What is your local group size?

How do you calculate your local memory index?

My global workgroup size is 256*512 and my local workgroup size is 256*2. The problem doesn’t seem to be in indexing the local memory, but in global memory. When I try to index the g_matrix with anything over 65536 it seems to wrap around to reading at index 0 again. I’ve included the kernel code below.

```
__kernel void reduce(__global ushort *g_matrix,__global uint *g_line,__local uint *s_column)
{
// g_matrix : 0..511,0..511
// g_line : 0..511
// s_column : 0..255,0..1
size_t g_row=get_global_id(0); // 0..255
size_t g_row_work_size=get_global_size(0); // 256
size_t g_column=get_global_id(1); // 0..511
size_t g_column_work_size=get_global_size(1); // 512
size_t l_row=get_local_id(0); // 0..255
size_t l_row_work_size=get_local_size(0); // 256
size_t l_column=get_local_id(1); // 0..1
size_t l_column_work_size=get_local_size(1); // 2
ushort offset=l_row_work_size; // 256,128,64,32,16,8,4,2,1,0
// copy current columns from global to shared memory for faster access and
// do the first addition within a column in a single stroke
s_column[l_column*l_row_work_size+l_row]=
g_matrix[g_column*g_row_work_size*2+g_row]+
g_matrix[g_column*g_row_work_size*2+g_row+offset];
offset>>=1;
barrier(CLK_LOCAL_MEM_FENCE);
// do the remaining additions in the columns in shared memory
while(offset>0)
{
if(l_row<offset)
{
s_column[l_column*l_row_work_size+l_row]+=
s_column[l_column*l_row_work_size+l_row+offset];
}
offset>>=1;
barrier(CLK_LOCAL_MEM_FENCE);
}
// copy sum to global result memory
if(l_row==0)
{
g_line[g_column]=s_column[l_column*l_row_work_size];
}
}
```

Everything works fine for the first 128 columns, but after that things seem to wrap back again to column 0 : the results are identical although the matrix data at column 128 and beyond is different from that at column 0 (for testing I’m providing data which starts with 0 at (0,0) and increments by 1 for each next cell, row first).
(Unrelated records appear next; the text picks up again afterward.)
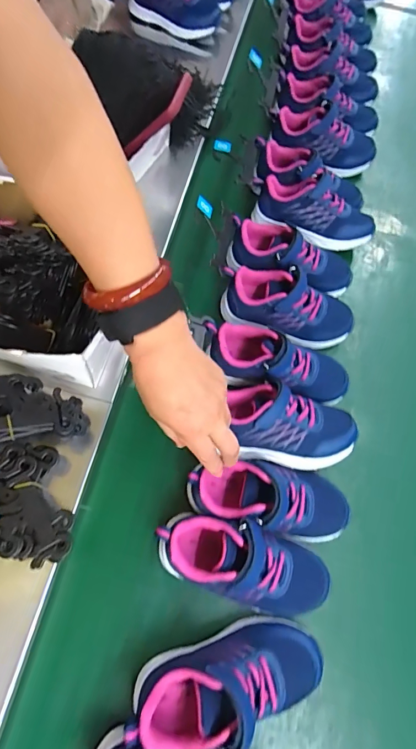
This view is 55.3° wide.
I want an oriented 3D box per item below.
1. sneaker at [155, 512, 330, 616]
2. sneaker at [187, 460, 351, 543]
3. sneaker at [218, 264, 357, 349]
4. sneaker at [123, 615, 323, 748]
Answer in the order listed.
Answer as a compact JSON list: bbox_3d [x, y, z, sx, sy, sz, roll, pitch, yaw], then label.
[{"bbox_3d":[0.036,0.182,0.388,0.166,0.069,0.071,15,71,7],"label":"sneaker"},{"bbox_3d":[0.065,0.127,0.414,0.168,0.067,0.069,12,70,-8],"label":"sneaker"},{"bbox_3d":[0.100,-0.087,0.500,0.169,0.066,0.067,16,71,7],"label":"sneaker"},{"bbox_3d":[0.020,0.272,0.347,0.173,0.078,0.072,-11,70,-16],"label":"sneaker"}]

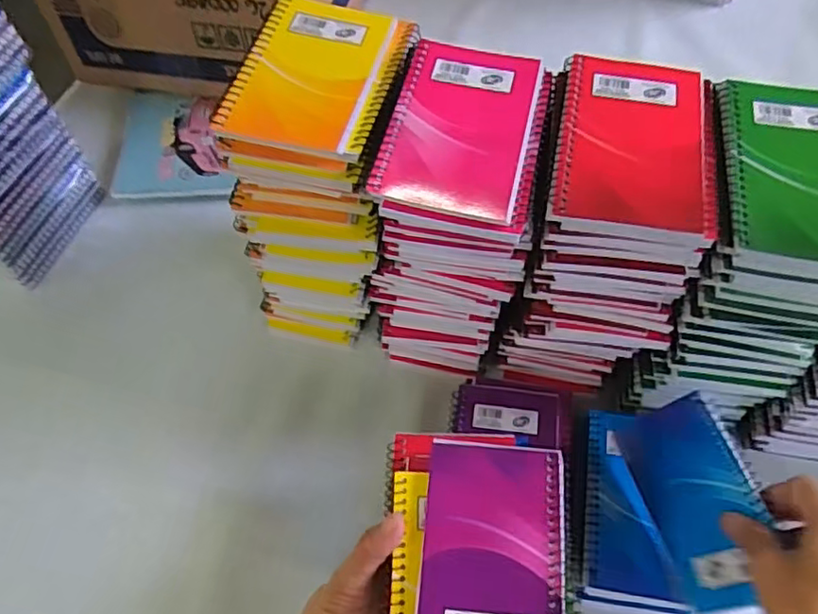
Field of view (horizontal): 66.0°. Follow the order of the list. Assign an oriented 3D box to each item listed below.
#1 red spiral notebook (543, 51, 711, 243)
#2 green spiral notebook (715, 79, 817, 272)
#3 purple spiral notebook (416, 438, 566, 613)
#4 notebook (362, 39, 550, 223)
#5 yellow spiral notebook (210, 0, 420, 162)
[{"bbox_3d":[0.129,-0.098,0.371,0.081,0.009,0.127,10,60,7],"label":"red spiral notebook"},{"bbox_3d":[0.227,-0.075,0.355,0.092,0.013,0.134,9,60,6],"label":"green spiral notebook"},{"bbox_3d":[0.048,0.145,0.365,0.081,0.011,0.132,6,60,4],"label":"purple spiral notebook"},{"bbox_3d":[0.032,-0.111,0.379,0.081,0.008,0.129,12,61,8],"label":"notebook"},{"bbox_3d":[-0.057,-0.148,0.402,0.095,0.013,0.128,12,61,8],"label":"yellow spiral notebook"}]

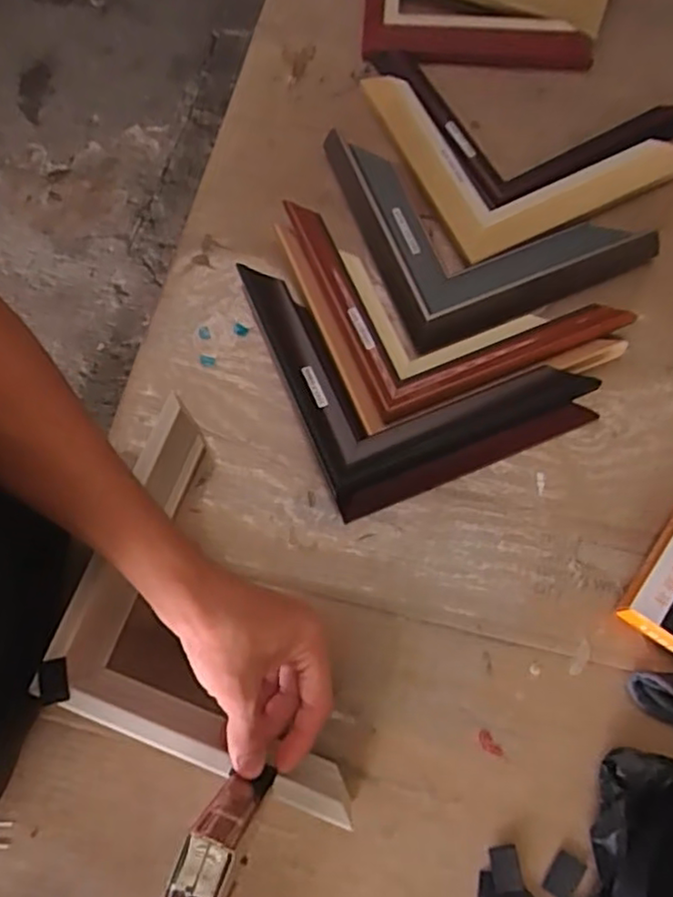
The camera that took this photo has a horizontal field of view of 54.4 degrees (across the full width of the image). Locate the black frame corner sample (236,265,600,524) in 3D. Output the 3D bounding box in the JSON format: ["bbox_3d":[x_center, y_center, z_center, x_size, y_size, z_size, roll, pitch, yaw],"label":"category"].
[{"bbox_3d":[0.057,-0.080,0.483,0.200,0.041,0.209,-21,73,-6],"label":"black frame corner sample"}]

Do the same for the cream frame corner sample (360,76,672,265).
[{"bbox_3d":[0.147,-0.270,0.539,0.193,0.015,0.207,-27,73,-7],"label":"cream frame corner sample"}]

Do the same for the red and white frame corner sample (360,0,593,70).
[{"bbox_3d":[0.127,-0.422,0.584,0.200,0.027,0.168,3,72,3],"label":"red and white frame corner sample"}]

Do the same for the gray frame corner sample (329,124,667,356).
[{"bbox_3d":[0.115,-0.193,0.526,0.200,0.036,0.199,-21,72,-5],"label":"gray frame corner sample"}]

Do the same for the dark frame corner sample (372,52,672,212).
[{"bbox_3d":[0.150,-0.253,0.534,0.264,0.015,0.136,16,73,7],"label":"dark frame corner sample"}]

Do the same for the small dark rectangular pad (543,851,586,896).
[{"bbox_3d":[0.138,0.258,0.394,0.018,0.004,0.024,30,75,9],"label":"small dark rectangular pad"}]

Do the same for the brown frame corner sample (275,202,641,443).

// copy current columns from global to shared memory for faster access and

// do the first addition within a column in a single stroke

s_column[l_column*l_row_work_size+l_row]=*

g_matrix[g_columng_row_work_size*2+g_row]+*

g_matrix[g_columng_row_work_size*2+g_row+offset];

Are you sure you have to multiply by 2 here? With buffer size 256x512 (columns by rows I think) jump out of memory after 128.

Hi,

g_matrix is not 256*512, but 512*512 in size, but I’m throwing 256 threads at a time at each column of it, each of which copies two elements from global memory, 256 cells apart, adds the two values and stores the result in local memory.

So g_row_work_size is half the size of a column, and therefore I have to multiply by two to get the column size.

You can find the sizes of the arguments right after the kernel function definition.